The standards of professionalism Ibrahimovic sets will not only be reserved for matchdays, either. The Swede has already been getting praise from teammates for his advice and guidance on the training pitch, while during his time at Manchester United, Belgian midfielder Marouane Fellaini spoke of the striker’s insatiable competitive edge: “He will do everything to win the game, even in training.”
These traits, particularly from a natural leader and strong character like Ibrahimovic, will permeate throughout the squad and raise the standards of each and every player.
Then there is the superstar status Ibrahimovic possesses. Even at 38, the Swede remains one of the biggest and most marketable stars in world football with major endorsements that accompany the game’s marquee players – from sporting retail giant Nike and bodycare behemoth Nivea to car manufacturer Volvo, highly-reputable betting company BetHard and games console Microsoft Xbox.

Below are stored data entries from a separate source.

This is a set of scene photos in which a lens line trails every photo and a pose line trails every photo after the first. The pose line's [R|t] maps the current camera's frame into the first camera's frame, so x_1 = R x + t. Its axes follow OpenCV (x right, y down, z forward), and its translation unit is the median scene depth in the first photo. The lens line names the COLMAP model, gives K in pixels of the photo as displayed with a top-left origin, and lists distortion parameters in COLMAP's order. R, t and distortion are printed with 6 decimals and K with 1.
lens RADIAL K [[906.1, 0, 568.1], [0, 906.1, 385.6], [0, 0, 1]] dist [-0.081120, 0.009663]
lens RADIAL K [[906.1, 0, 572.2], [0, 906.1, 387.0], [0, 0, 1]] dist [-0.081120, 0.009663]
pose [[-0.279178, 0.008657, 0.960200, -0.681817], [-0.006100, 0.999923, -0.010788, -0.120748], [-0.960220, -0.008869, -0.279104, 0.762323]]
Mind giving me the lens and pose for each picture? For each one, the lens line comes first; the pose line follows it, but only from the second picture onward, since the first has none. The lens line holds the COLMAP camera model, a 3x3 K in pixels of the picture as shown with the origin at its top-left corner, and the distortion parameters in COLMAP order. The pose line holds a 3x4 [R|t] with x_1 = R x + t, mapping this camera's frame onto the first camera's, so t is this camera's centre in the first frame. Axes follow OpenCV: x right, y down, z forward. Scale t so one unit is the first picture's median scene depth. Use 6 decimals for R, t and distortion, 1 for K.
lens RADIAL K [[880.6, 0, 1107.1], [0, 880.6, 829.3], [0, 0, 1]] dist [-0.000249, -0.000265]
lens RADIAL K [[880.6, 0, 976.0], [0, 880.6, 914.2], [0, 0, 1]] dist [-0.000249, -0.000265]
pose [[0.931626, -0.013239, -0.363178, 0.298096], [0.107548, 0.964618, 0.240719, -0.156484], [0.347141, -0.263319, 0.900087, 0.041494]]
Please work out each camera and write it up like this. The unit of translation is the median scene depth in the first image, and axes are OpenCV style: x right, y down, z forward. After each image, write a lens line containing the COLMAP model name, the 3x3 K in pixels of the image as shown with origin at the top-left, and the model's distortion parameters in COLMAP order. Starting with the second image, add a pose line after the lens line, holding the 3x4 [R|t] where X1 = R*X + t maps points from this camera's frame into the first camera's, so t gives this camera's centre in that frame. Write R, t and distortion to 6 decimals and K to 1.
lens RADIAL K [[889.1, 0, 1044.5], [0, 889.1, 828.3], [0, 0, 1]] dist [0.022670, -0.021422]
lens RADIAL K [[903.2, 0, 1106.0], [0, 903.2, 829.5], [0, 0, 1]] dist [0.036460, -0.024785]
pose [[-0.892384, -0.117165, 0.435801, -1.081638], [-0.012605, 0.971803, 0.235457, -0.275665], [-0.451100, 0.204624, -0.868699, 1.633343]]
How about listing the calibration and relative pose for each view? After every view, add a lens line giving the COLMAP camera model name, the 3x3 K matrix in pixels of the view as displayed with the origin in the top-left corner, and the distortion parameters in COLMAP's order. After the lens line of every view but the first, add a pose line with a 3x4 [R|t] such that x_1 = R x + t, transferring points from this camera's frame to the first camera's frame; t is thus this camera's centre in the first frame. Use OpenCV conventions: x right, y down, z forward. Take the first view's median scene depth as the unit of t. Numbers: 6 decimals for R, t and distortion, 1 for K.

With all due respect to the other members of the AC Milan squad, none have the same level of pulling power and global recognition as Ibrahimovic. While being a superstar with blue chip endorsements does not in itself directly lead to improved results or affect performances on the pitch, it does provide excitement among fans and help raise the profile of the club.
Not so long ago, AC Milan needed little help in raising its profile, such was the standing of the club and plethora of stars that donned the red and black stripes. But the cold, hard truth is that Milan are not what they were 10-plus years ago, and the presence of Ibrahimovic provides a welcome boost for supporters and a timely reminder that the Rossoneri can still attract big stars.
Ibrahimovic rejoined AC Milan on an initial short-term, six-month contract with the option to extend for another year. From the club’s perspective, it is imperative they do all they can to activate the extension and keep the Swede for next season.